We continue to support Clancy Wilmott’s studio.geo? work on Rematriating the Map: Alternative Cartographies for Alternative Futures, which focuses on the ever-present question of the colonial legacies in cartographic media, and the impact that this has on Indigenous efforts to decolonize the map, and fight for alternative futures. The first iteration of this work was presented this year at NACIS 2022.

Curriculum Development

Our goal is always to offer exceptional courses on histories and futures of technology that combine arts, design, humanities, social sciences, data, and engineering approaches and foreground diverse makers and users of new media. This year, we’ve been able to support two of our faculty members as they’ve reenvisioned NWMEDIA 201 through a new experimental art studio pilot, where they’ve introduced students to new technologies being used in art today.

We are thrilled to share that Abigail De Kosnik received the Berkeley campus' most prestigious award for teaching, the Distinguished Teaching Award, which is intended to encourage and recognize individual excellence in teaching. Only 223 faculty have received the award since its inception in 1959. In addition, Clancy Wilmott was awarded a coveted Graduate Assembly Faculty Mentor Award for her commitment to her students.

Our course grants continue to provide much needed support and this year assisted with classes on sounding American, Digital Literature in the Iberoamerican World, Digital Humanities and Egyptology, War and Media, and the Experimental Art Studio.

In an exciting new development, Summer 2023 marks our first high-enrollment online summer course, the popular NWMEDIA 151AC: Transforming Tech: Issues and Interventions in Silicon Valley with Matthew Berry. The appetite for this course has been immense and the entire 200 person course filled within weeks of open enrollment!

Our aim of accelerating peer learning experiences through our undergraduate research fellowship has once again proven successful, pairing undergraduates with graduates who can mentor them on research practices (here and here). This year, we were able to pair seven undergraduates with graduates working on trans theatrical voices in Japan, identifying misinformation, sonic representations, mapping Pacific Islander filmmakers, architecture databases, hybrid learning environments, immersive virtual environments, and design collaboration tools!

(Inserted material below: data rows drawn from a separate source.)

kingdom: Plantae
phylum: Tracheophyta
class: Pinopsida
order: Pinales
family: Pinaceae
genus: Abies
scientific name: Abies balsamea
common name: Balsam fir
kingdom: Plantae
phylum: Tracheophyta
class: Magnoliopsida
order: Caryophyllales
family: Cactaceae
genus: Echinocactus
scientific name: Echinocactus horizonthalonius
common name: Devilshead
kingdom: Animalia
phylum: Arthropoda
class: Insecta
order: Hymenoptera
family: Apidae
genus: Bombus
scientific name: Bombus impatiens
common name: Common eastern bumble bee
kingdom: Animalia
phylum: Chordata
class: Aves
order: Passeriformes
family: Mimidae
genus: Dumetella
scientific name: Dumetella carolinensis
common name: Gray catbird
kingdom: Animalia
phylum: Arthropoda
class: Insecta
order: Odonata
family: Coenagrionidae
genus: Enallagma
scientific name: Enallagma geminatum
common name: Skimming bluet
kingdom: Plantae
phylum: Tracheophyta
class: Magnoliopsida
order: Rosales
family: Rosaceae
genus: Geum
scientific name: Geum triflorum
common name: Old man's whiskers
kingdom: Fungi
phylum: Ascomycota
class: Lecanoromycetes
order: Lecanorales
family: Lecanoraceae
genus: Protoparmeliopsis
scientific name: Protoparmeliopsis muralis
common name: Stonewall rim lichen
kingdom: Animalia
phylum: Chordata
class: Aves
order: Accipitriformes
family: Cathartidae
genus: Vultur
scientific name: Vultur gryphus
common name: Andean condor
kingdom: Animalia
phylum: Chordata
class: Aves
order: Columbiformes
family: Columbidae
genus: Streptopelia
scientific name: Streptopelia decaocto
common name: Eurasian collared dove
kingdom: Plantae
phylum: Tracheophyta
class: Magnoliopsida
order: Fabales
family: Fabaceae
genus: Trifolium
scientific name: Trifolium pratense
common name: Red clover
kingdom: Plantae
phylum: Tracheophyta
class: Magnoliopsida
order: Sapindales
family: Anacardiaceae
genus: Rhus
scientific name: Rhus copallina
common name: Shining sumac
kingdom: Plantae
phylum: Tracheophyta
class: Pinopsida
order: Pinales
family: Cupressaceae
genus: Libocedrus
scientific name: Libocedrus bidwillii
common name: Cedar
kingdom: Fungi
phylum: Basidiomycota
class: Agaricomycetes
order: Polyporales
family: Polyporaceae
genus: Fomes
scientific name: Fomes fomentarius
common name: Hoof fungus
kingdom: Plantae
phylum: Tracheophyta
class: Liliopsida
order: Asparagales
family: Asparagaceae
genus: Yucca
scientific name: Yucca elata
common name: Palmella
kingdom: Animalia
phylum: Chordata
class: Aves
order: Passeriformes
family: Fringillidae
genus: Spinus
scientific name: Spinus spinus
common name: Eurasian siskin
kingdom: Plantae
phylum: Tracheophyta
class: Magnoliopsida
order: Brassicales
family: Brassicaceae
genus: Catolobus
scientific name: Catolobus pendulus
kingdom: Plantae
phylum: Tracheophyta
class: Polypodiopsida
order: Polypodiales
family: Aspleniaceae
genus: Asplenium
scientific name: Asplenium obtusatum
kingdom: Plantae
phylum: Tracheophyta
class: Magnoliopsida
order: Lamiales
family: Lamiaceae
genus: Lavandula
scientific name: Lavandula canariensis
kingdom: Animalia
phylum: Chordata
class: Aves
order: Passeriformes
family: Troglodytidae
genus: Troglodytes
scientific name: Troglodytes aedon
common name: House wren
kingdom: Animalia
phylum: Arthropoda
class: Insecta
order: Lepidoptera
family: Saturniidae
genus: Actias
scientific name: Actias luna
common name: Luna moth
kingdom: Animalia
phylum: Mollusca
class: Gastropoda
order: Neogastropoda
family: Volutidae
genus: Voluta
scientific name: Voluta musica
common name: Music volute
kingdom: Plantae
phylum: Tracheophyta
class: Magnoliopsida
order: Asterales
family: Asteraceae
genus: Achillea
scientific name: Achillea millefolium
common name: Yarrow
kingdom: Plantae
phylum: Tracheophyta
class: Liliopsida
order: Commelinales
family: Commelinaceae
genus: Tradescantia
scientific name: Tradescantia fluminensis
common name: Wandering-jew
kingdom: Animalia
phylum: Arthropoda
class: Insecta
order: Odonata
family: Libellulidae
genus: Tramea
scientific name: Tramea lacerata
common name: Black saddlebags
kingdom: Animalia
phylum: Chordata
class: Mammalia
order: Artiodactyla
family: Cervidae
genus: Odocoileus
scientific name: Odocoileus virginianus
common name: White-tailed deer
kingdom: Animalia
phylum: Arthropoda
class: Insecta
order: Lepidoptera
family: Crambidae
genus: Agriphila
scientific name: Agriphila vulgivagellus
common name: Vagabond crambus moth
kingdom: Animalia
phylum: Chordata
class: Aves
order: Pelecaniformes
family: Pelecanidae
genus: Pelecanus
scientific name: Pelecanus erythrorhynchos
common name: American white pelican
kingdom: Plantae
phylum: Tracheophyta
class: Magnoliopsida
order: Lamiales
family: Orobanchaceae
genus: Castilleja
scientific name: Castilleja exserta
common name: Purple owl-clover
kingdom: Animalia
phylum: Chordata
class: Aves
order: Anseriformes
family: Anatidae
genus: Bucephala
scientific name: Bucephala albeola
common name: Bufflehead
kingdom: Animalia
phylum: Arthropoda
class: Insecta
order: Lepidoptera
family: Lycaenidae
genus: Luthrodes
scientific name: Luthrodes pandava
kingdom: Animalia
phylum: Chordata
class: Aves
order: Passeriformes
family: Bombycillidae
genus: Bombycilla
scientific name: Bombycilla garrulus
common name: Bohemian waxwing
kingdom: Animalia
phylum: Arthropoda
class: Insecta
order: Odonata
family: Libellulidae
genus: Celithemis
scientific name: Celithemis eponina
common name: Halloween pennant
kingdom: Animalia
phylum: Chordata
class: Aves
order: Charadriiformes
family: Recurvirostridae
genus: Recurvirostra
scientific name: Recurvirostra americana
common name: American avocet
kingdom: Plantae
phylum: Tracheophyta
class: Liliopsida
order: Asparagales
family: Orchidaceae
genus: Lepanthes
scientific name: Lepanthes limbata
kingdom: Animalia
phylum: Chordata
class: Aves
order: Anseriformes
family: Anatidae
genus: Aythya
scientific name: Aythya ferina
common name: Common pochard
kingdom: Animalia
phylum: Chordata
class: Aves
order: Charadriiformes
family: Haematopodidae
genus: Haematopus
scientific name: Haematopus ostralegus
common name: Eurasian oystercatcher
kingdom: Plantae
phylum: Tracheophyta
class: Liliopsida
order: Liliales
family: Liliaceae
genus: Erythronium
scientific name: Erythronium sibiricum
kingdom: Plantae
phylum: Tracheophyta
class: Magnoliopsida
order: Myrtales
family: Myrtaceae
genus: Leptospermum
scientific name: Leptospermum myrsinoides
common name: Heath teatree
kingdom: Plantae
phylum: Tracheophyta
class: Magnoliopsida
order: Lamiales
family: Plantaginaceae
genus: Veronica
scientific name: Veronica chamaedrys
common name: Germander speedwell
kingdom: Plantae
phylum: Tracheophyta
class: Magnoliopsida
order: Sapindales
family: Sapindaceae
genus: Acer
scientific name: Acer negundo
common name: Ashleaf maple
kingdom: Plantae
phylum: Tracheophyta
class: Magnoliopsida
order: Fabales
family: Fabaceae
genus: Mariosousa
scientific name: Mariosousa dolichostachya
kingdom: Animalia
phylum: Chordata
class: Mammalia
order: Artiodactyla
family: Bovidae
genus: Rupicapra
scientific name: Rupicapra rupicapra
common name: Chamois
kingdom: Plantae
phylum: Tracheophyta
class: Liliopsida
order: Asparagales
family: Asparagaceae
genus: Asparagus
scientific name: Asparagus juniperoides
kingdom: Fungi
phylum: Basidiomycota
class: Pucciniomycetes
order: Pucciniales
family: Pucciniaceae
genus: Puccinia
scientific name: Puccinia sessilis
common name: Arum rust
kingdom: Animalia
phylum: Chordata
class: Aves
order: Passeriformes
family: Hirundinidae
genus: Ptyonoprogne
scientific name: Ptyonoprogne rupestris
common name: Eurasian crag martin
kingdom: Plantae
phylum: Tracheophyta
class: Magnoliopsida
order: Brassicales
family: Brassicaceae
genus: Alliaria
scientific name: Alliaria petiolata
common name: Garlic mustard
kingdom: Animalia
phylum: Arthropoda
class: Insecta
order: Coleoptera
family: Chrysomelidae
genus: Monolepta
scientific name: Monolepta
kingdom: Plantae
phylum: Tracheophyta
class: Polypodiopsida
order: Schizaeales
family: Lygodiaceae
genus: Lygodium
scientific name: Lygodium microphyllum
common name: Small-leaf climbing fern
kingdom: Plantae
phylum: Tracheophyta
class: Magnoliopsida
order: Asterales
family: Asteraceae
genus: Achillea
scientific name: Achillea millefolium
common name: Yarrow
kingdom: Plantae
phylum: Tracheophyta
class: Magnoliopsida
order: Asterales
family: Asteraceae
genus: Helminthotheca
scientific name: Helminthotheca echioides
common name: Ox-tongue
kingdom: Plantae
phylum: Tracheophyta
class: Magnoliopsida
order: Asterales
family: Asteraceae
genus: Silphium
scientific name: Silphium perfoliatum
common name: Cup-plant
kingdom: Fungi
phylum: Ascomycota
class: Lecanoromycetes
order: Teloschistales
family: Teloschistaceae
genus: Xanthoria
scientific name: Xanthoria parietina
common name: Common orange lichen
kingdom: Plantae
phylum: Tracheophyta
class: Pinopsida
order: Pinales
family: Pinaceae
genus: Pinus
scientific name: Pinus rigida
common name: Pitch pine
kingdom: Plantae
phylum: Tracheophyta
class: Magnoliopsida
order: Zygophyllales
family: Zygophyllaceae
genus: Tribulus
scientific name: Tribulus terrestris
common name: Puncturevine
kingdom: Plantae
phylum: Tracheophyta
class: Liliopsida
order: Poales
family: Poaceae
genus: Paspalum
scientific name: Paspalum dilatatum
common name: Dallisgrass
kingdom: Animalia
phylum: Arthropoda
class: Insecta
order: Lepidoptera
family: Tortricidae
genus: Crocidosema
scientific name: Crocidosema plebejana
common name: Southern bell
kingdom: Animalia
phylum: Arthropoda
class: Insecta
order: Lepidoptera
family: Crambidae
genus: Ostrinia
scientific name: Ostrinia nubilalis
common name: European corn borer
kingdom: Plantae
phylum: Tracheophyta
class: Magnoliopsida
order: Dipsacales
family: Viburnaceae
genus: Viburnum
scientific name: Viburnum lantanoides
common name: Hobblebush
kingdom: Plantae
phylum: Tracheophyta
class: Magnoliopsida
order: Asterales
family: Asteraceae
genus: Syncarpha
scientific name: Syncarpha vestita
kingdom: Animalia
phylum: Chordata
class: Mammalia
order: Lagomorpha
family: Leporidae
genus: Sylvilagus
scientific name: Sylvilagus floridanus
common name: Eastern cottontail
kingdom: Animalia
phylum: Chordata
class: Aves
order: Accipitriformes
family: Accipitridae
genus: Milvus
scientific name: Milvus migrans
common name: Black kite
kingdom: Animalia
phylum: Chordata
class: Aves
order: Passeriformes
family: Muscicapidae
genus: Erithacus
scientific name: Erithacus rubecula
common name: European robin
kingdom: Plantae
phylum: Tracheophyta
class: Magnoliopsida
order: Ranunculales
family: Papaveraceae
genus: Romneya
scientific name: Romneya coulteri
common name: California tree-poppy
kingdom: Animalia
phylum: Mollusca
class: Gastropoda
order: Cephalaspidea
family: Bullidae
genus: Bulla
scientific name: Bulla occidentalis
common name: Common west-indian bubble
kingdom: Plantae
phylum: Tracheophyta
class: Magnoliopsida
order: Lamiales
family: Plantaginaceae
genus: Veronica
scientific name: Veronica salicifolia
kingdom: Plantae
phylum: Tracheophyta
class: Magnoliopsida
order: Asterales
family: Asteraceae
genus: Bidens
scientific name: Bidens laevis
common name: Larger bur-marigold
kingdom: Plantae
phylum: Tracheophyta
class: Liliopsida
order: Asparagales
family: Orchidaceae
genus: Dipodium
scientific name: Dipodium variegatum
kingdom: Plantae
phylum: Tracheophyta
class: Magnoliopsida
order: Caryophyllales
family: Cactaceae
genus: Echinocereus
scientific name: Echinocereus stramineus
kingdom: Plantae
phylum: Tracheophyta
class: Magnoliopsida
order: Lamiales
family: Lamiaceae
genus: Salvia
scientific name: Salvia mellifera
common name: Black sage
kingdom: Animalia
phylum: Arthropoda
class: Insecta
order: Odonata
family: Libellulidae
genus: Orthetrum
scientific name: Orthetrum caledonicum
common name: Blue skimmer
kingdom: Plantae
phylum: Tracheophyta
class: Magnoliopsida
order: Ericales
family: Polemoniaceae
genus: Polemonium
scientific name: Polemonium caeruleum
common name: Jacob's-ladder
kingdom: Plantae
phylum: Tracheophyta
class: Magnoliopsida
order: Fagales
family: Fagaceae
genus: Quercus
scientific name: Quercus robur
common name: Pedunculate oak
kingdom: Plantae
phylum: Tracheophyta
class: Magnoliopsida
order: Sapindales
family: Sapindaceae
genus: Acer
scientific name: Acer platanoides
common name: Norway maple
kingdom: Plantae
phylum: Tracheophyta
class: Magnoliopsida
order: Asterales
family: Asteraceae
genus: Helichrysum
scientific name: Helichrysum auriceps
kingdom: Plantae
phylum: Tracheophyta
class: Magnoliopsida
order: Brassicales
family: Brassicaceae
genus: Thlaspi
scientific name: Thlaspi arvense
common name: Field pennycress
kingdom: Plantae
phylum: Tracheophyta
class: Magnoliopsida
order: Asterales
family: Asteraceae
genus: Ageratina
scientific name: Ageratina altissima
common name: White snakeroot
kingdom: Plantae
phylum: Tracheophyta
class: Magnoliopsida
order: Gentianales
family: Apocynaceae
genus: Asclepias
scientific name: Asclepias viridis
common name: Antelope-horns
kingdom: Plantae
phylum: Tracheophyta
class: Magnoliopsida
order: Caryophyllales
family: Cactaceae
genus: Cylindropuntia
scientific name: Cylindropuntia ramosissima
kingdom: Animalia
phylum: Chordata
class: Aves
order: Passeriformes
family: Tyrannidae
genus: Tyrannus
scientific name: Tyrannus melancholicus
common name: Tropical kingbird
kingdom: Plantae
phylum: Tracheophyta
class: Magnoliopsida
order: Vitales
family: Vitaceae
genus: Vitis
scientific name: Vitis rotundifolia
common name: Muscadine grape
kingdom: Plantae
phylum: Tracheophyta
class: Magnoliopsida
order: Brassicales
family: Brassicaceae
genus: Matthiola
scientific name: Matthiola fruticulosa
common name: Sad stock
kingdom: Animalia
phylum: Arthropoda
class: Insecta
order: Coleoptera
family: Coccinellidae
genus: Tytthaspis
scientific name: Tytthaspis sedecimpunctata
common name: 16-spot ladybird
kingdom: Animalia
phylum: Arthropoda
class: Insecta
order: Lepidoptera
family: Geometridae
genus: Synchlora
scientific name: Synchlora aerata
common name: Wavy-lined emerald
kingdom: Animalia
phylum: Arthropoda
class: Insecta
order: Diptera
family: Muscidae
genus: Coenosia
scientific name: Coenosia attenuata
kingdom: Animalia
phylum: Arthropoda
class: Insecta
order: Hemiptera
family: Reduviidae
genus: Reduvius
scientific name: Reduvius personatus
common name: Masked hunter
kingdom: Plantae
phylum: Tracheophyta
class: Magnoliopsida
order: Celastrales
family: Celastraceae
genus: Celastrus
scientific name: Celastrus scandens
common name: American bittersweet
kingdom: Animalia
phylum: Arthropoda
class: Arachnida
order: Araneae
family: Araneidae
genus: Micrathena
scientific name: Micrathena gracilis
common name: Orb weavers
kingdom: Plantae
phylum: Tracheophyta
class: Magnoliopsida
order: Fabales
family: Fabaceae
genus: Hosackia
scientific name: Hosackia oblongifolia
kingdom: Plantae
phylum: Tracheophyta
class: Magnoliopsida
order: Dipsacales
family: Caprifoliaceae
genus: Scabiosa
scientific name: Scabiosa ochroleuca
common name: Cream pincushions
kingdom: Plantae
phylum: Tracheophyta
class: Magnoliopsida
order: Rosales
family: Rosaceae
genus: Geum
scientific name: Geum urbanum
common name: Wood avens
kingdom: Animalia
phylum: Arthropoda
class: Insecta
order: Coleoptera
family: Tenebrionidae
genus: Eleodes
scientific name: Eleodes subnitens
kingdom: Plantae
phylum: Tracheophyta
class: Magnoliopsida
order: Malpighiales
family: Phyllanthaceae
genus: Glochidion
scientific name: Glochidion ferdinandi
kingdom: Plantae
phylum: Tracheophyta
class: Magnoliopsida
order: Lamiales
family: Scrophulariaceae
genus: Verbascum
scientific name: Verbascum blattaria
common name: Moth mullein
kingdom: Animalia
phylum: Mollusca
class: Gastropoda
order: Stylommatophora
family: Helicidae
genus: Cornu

We also moved back into the BCNM Commons (340 Moffitt) for our classes from our temporary space in Hearst! It's exciting to be back in the center of campus!


We had a stellar year for public programs, offering 12 events and serving over 2,000 people. These events define important and unexpected directions of research for new media scholars, engineers, artists, and policymakers, featuring a diverse range of speakers — eleven of our fourteen programs featured keynote speakers of color.

Our Indigenous Technologies public programs built on its successes, drawing attention to historical technological achievements of Indigenous groups and the potential for future technologies to be informed by Indigenous thinking. This program continues its outreach through the work of Sierra Edd, our Indigenous Technologies Coordinator, Clancy Wilmott’s Rematriating the Map project, and Kimiko Ryokai’s project strengthens ties to Cafe Ohlone on campus.

We also offered our AAPI Hollywood Internships panel in February, to coincide with the launch of our AAPI Media Creatives Fellowship! Our first student, Minh Anh Van was selected and will be interning and working with mentors Jason Lin, Laura Reddy, and Lacy Lew Nguyen Wright in Summer 2023. You can donate to the program here.

Perhaps most exciting of all, however, is that Raphael Cohen has joined the team as our new Events Coordinator! He was thrown into the thick of things in February and has been an invaluable asset. Look out for him more in the coming year!